* [What you have to do] Below are the records; return every line from the one that contains "- blue grease tub (51,283,161,391)" to the last, exactly, skipping the pictures.

************

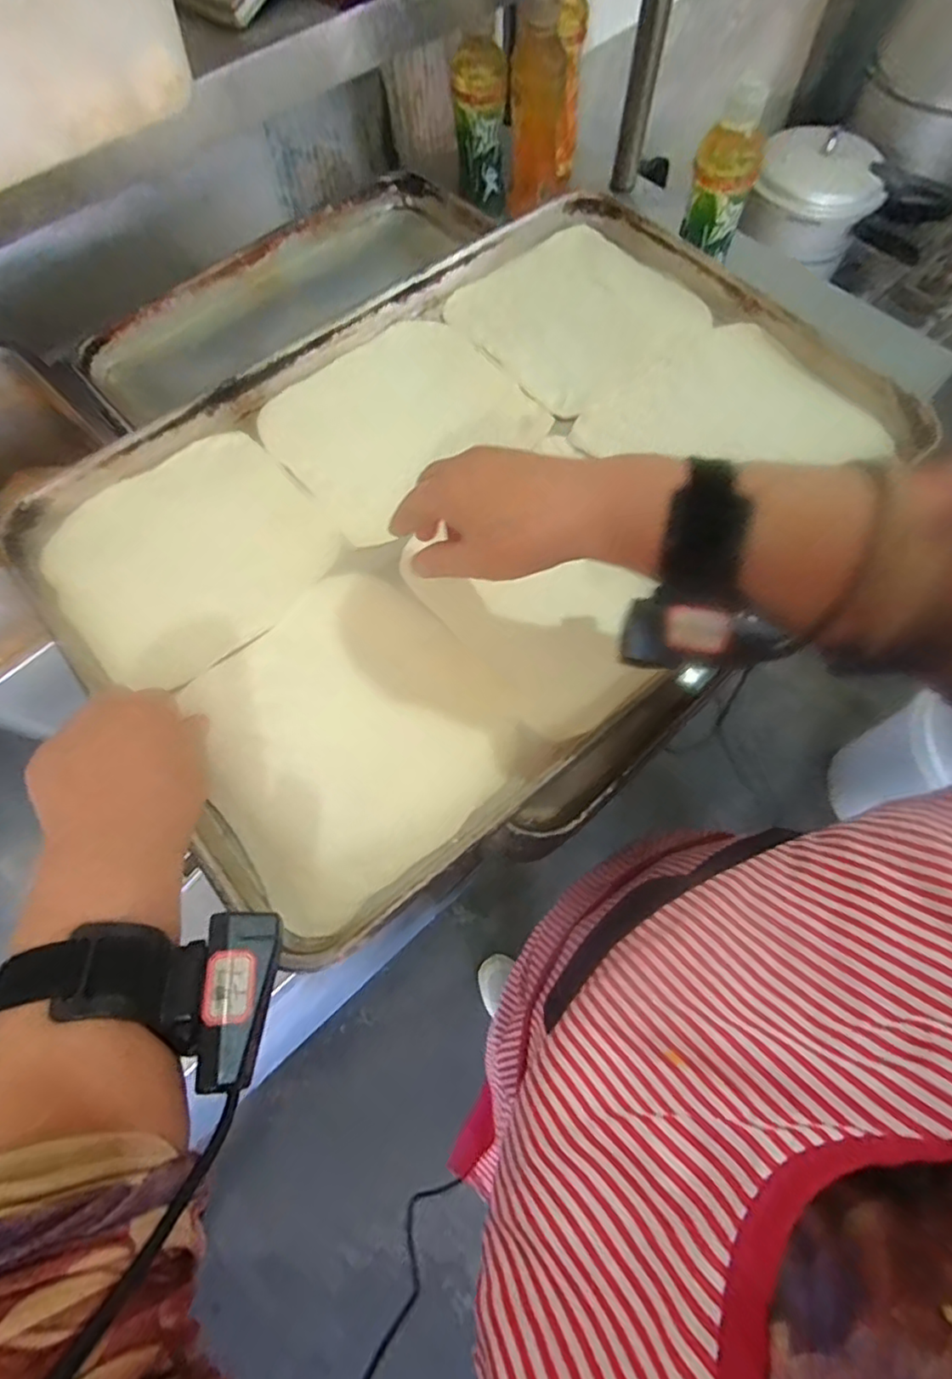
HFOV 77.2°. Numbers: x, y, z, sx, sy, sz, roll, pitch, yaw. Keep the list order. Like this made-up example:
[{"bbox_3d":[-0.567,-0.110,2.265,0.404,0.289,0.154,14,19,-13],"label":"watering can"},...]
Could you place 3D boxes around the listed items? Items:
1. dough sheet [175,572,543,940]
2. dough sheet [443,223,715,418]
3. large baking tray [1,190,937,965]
[{"bbox_3d":[-0.083,0.025,0.385,0.182,0.013,0.185,-38,72,-13],"label":"dough sheet"},{"bbox_3d":[0.089,-0.330,0.526,0.184,0.012,0.179,-38,72,-13],"label":"dough sheet"},{"bbox_3d":[0.007,-0.157,0.451,0.588,0.028,0.389,-39,73,-14],"label":"large baking tray"}]

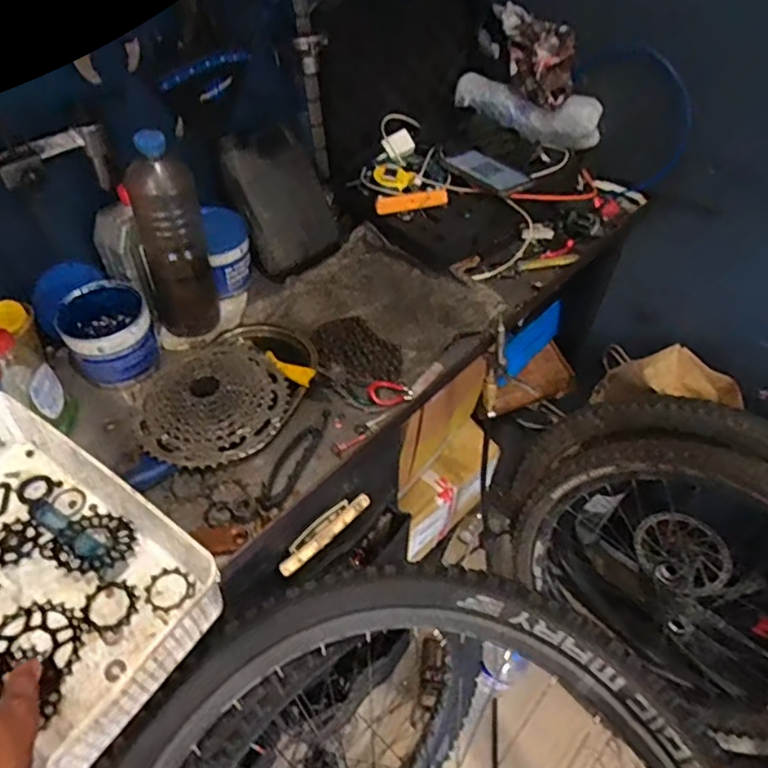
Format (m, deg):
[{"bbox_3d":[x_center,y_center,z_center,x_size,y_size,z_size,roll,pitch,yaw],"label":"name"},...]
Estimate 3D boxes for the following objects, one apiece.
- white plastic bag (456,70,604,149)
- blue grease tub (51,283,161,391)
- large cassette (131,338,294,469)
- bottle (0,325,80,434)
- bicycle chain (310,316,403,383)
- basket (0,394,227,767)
[{"bbox_3d":[0.239,-0.458,1.000,0.249,0.088,0.053,25,54,20],"label":"white plastic bag"},{"bbox_3d":[-0.340,-0.061,0.729,0.100,0.084,0.101,-27,55,-21],"label":"blue grease tub"},{"bbox_3d":[-0.200,0.019,0.685,0.173,0.043,0.164,0,50,0],"label":"large cassette"},{"bbox_3d":[-0.385,-0.004,0.635,0.051,0.152,0.055,-36,58,-26],"label":"bottle"},{"bbox_3d":[-0.036,-0.042,0.777,0.093,0.013,0.128,-32,57,-24],"label":"bicycle chain"},{"bbox_3d":[-0.333,0.175,0.502,0.321,0.093,0.240,28,55,22],"label":"basket"}]

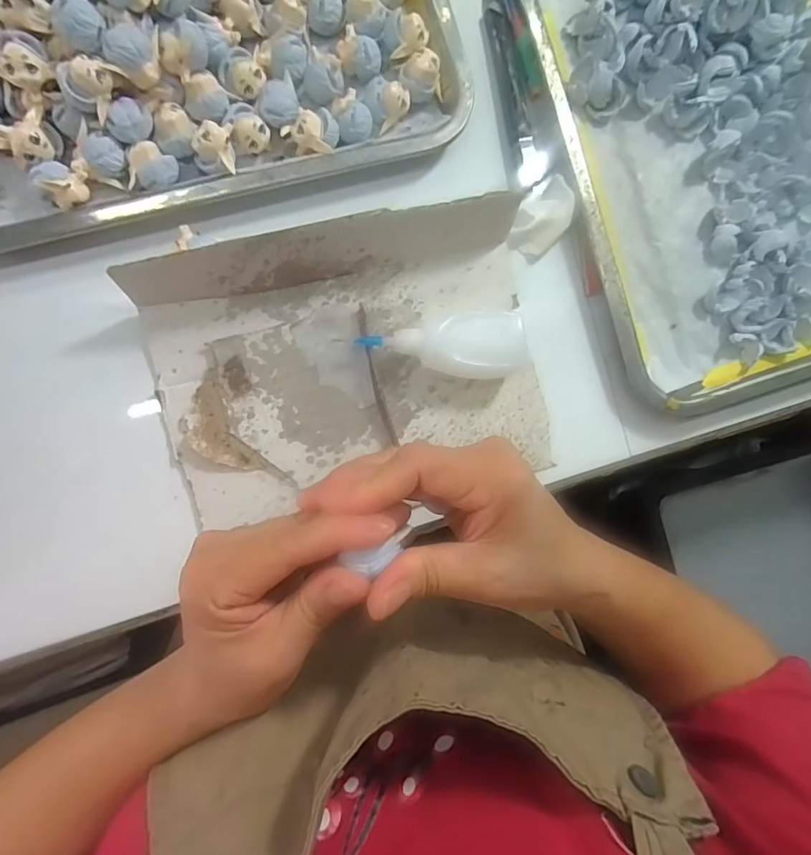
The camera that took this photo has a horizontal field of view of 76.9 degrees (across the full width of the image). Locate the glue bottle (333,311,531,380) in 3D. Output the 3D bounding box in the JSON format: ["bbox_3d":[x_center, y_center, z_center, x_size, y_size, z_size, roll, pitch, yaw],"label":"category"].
[{"bbox_3d":[0.021,-0.048,0.322,0.108,0.028,0.039,-5,90,-10],"label":"glue bottle"}]

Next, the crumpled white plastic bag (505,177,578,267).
[{"bbox_3d":[0.092,-0.141,0.342,0.034,0.015,0.054,43,83,-7],"label":"crumpled white plastic bag"}]

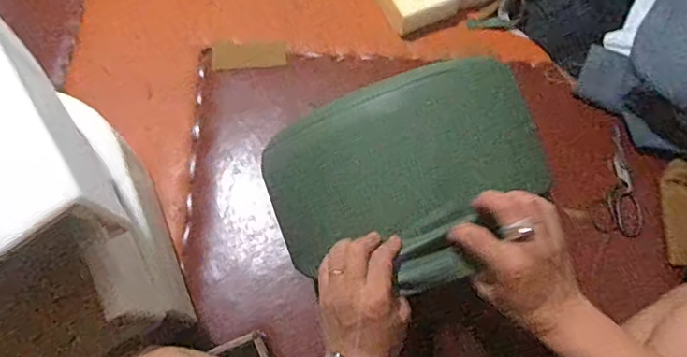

************

* [Answer for this exercise]
- blue grease tub (51,283,161,391)
- large cassette (131,338,294,469)
- bottle (0,325,80,434)
- bicycle chain (310,316,403,383)
- basket (0,394,227,767)
[{"bbox_3d":[0.239,-0.458,1.000,0.249,0.088,0.053,25,54,20],"label":"white plastic bag"},{"bbox_3d":[-0.340,-0.061,0.729,0.100,0.084,0.101,-27,55,-21],"label":"blue grease tub"},{"bbox_3d":[-0.200,0.019,0.685,0.173,0.043,0.164,0,50,0],"label":"large cassette"},{"bbox_3d":[-0.385,-0.004,0.635,0.051,0.152,0.055,-36,58,-26],"label":"bottle"},{"bbox_3d":[-0.036,-0.042,0.777,0.093,0.013,0.128,-32,57,-24],"label":"bicycle chain"},{"bbox_3d":[-0.333,0.175,0.502,0.321,0.093,0.240,28,55,22],"label":"basket"}]

The camera that took this photo has a horizontal field of view of 76.9 degrees (across the full width of the image). Locate the glue bottle (333,311,531,380) in 3D. Output the 3D bounding box in the JSON format: ["bbox_3d":[x_center, y_center, z_center, x_size, y_size, z_size, roll, pitch, yaw],"label":"category"].
[{"bbox_3d":[0.021,-0.048,0.322,0.108,0.028,0.039,-5,90,-10],"label":"glue bottle"}]

Next, the crumpled white plastic bag (505,177,578,267).
[{"bbox_3d":[0.092,-0.141,0.342,0.034,0.015,0.054,43,83,-7],"label":"crumpled white plastic bag"}]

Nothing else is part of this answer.